Although the tit-for-tat artillery fire frequently rattles the so-called Line of Control (LoC), separating Indian- and Pakistani-held Kashmir, the clashes have intensified.

Indian military officials say there have been over 110 ceasefire violations by Pakistan so far this year compared to 347 in 2013 and 114 in 2012.

Islamabad says there have been 227 violations by New Delhi this year, against 414 in 2013 and 230 the year before.

But Chief Minister of Indian-administered Kashmir has accused Pakistan of a change in tactic and targeting civilians.

“Such a large scale loss to the civilians clearly indicates they have changed their strategy from engaging in cross-firing with the forces on this side of border to specifically targeting the civilian areas,” Omar Abdullah told journalists this week.

Pakistani military officials deny the claim.

Major General Khan Tahir Javed Khan said the Pakistani army only fires mortars back and never at civilians. He claimed India has fired 19,733 mortars into his 193 km (120 mile) stretch of the disputed border so far this year, compared to 180 in 2012.

“Our main fire is concentrated onto their posts, not onto their villages,” Khan insisted.

One mortar hit Irum Shahzadi's home in the Pakistani village of Dhamala early Monday as her three sons leapt out of bed, excited about celebrating the Muslim holiday of Eid.

“I could not see anything, because of the dark (smoke), so I started groping on the floor. I found my younger son, and lifted him into my lap,” said Shahzadi, weeping uncontrollably.

“My entire world has collapsed ... My sons ... one had no face, the other was hit in the chest and in the arms.” Two of the boys died.


In the line of fire


In the lush Basmati rice-growing plains of India's R.S. Pora sector, the skirmishes temporarily displace thousands of people who move into schools turned into relief camps and this can disrupt the lives of everyone from children to farmers.

“First, it was dry weather that affected our crops.
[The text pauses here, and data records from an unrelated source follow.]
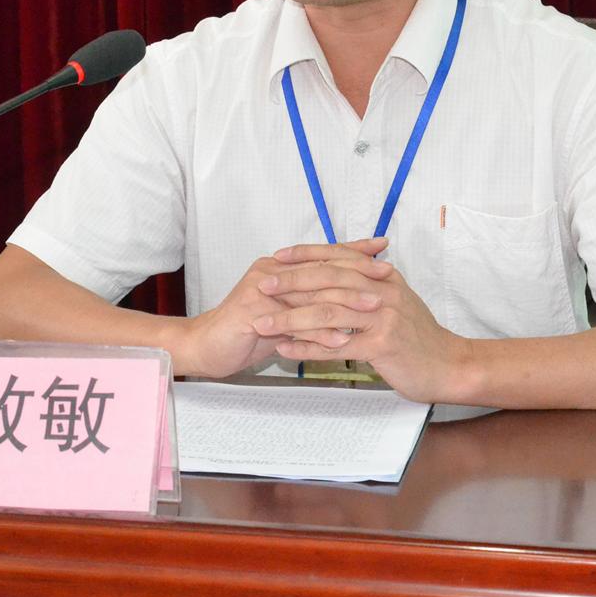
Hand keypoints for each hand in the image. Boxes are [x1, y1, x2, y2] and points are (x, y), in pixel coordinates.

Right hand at [174, 239, 389, 378]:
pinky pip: (294, 321)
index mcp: (281, 267)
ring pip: (311, 293)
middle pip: (322, 268)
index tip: (383, 249)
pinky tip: (342, 340)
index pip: (322, 254)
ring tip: (375, 308)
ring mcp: (262, 291)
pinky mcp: (254, 313)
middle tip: (388, 275)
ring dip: (346, 301)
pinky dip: (320, 332)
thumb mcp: (285, 313)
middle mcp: (272, 272)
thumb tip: (346, 297)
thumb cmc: (247, 331)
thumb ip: (310, 302)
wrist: (207, 347)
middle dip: (358, 271)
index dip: (353, 250)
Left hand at [252, 240, 469, 402]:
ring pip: (328, 312)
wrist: (449, 365)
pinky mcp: (383, 345)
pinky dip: (307, 348)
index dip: (306, 255)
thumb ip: (368, 284)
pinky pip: (337, 345)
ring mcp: (384, 317)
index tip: (278, 256)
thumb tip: (336, 272)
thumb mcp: (395, 301)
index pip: (339, 257)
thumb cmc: (417, 337)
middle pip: (329, 280)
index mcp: (383, 277)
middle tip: (262, 286)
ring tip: (264, 323)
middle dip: (291, 282)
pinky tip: (286, 350)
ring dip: (291, 318)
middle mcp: (384, 290)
Then when it rained, the firing drove us away from the village,” said Vicky Kumar, a farmer in Abdullain village on the Indian side.
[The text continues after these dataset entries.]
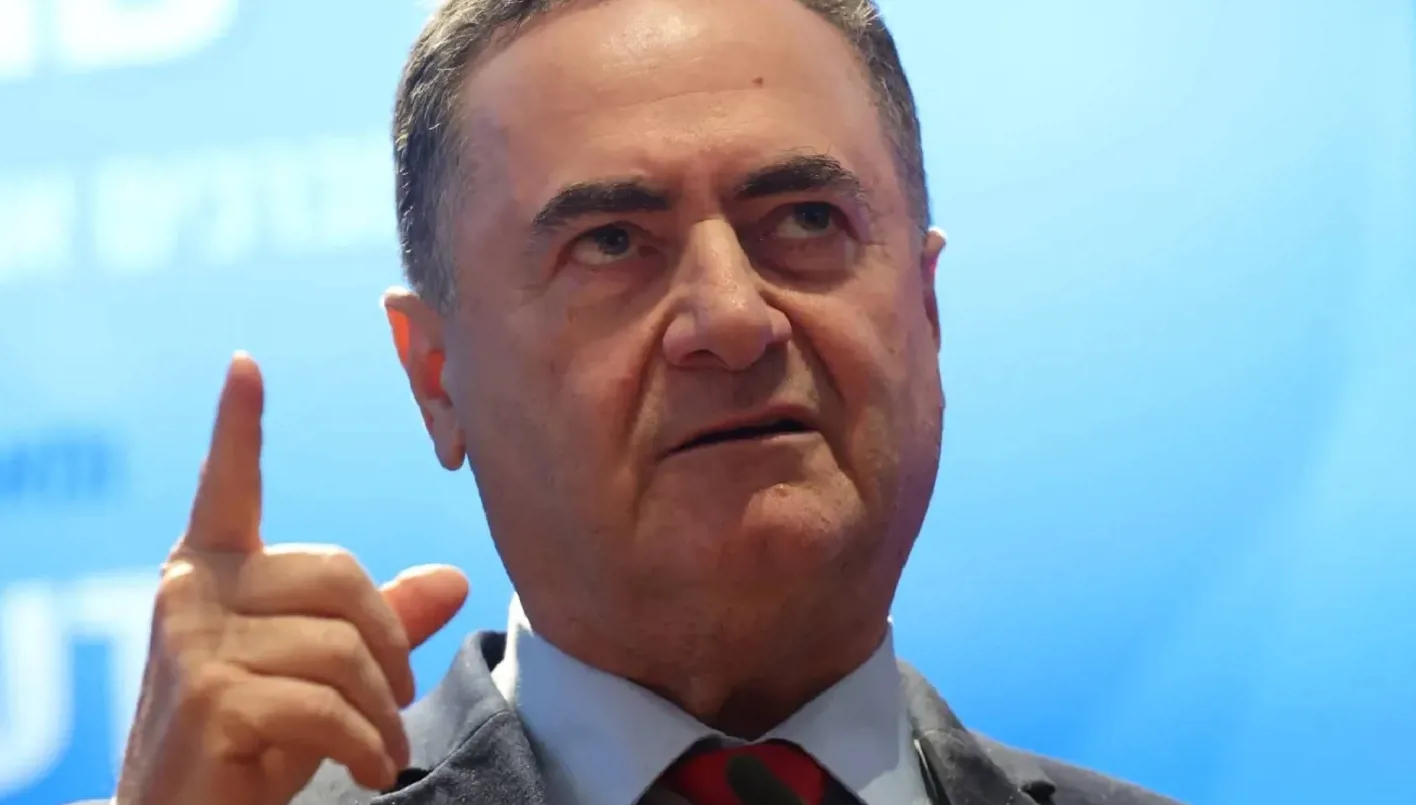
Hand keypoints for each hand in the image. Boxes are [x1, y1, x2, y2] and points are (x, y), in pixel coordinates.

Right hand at [113, 354, 468, 804]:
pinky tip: (369, 770)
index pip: (226, 489)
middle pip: (339, 575)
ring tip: (382, 749)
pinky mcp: (209, 701)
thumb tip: (455, 578)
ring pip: (343, 648)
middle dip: (389, 642)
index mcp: (210, 571)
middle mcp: (190, 593)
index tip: (245, 365)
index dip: (237, 428)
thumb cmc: (248, 741)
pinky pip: (329, 706)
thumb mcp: (317, 673)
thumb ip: (378, 623)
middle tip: (399, 699)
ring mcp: (193, 646)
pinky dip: (366, 746)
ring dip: (382, 711)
“We couldn't apply fertilisers and this led to the crop failing. We expect only 50 per cent yield this year.” Children complain of not being able to go to school, saying even when the guns fall silent, they are too scared to go out.

But the biggest challenge facing villagers in this stretch of border comes at night when the mortars fall.
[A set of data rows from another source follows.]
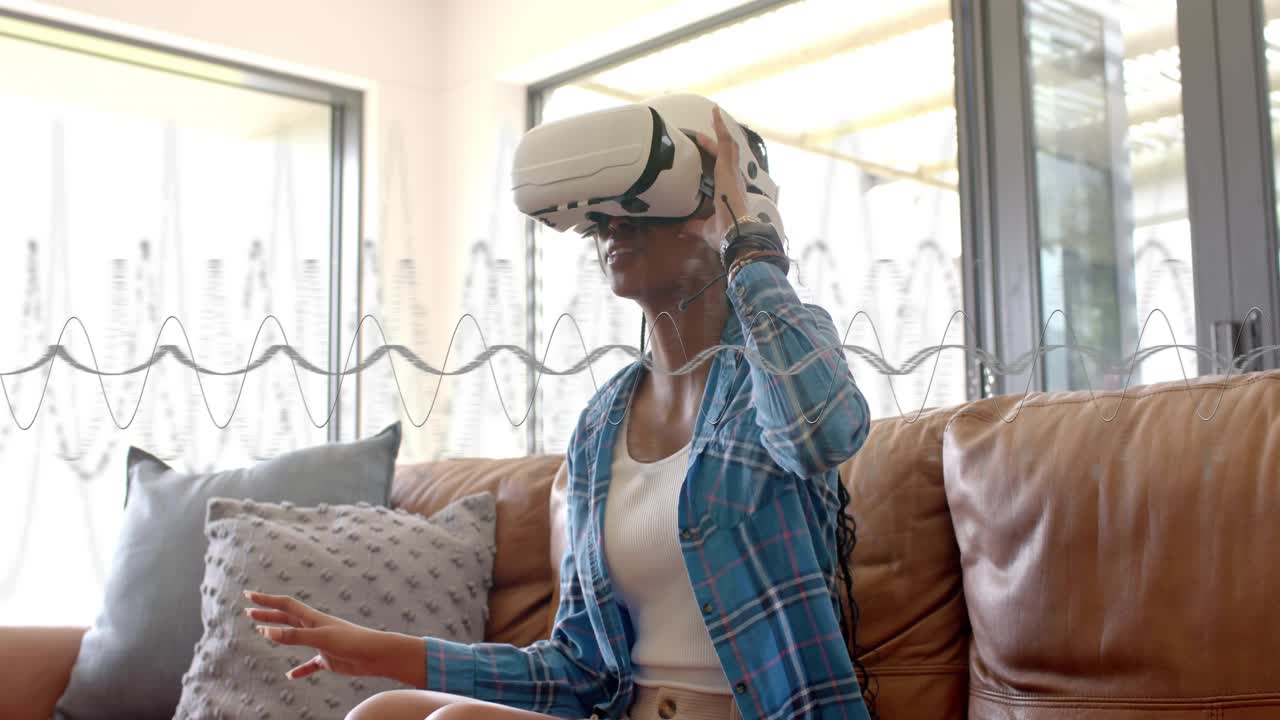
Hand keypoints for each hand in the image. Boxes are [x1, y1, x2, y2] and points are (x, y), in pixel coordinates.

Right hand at [243, 590, 423, 686]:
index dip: (266, 600)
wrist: (377, 655)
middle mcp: (315, 627)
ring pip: (294, 637)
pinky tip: (291, 676)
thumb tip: (266, 631)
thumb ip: (294, 636)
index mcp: (313, 618)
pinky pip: (309, 664)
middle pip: (286, 618)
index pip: (285, 605)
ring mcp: (321, 643)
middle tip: (248, 611)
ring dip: (278, 634)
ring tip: (261, 631)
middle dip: (267, 613)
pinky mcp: (328, 659)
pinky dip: (299, 669)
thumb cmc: (352, 642)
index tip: (249, 595)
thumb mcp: (320, 638)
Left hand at [691, 105, 750, 254]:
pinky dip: (720, 128)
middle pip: (728, 154)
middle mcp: (735, 179)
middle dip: (719, 141)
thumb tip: (682, 231)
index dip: (717, 160)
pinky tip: (715, 115)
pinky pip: (724, 142)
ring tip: (715, 115)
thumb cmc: (725, 233)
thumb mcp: (704, 228)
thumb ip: (693, 227)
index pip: (725, 170)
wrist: (735, 231)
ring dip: (721, 130)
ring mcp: (732, 171)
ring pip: (728, 145)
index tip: (709, 153)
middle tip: (706, 133)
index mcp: (730, 191)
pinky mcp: (727, 167)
In the Pakistani village of Dhamala, Wazir Bibi said she and her four daughters were always scared but couldn't leave.

“Every time I hear the blasts, if feels like my heart will burst from my body,” said Bibi, 65. “We are women and poor, we cannot sleep in the fields, we have nowhere to go.”


Hell's village


However some villagers living along border said they had benefited from the 2003 ceasefire agreement.

In the Indian town of Arnia, people farm their land right up to the international border and have turned their mud houses into two-storey structures with satellite dishes and bathrooms.

Residents proudly point to a wedding hall as a sign of normality, saying previously few marriages occurred here as families refused to marry their daughters to young men living in a place once nicknamed “Hell's village”.

Shops sell cement and floor tiles to feed a construction boom and a 30 km stretch of road from Jammu town to the border crossing of Suchetgarh is being widened to four lanes.

The plan was to eventually open the area for trade between the two nations, but that seems a distant reality now.

Islamabad and New Delhi blame one another for initiating the border shelling, both saying that they will not back down first.

Pakistan on Thursday said it was capable of responding “befittingly” to India, while India said Pakistan would pay an “unaffordable price” if it persisted with the shelling.

The United Nations Secretary-General Ban Ki-moon on Thursday expressed concern over deaths and displacement of civilians, while human rights groups have warned of the violatation of international humanitarian laws if claims of targeting civilians are true.

“They should investigate any allegations of violations including the indiscriminate use of weapons such as heavy artillery in densely populated areas, using civilians as human shields, or otherwise placing them at unnecessary risk,” said Meenakshi Ganguly, South Asia director for Human Rights Watch.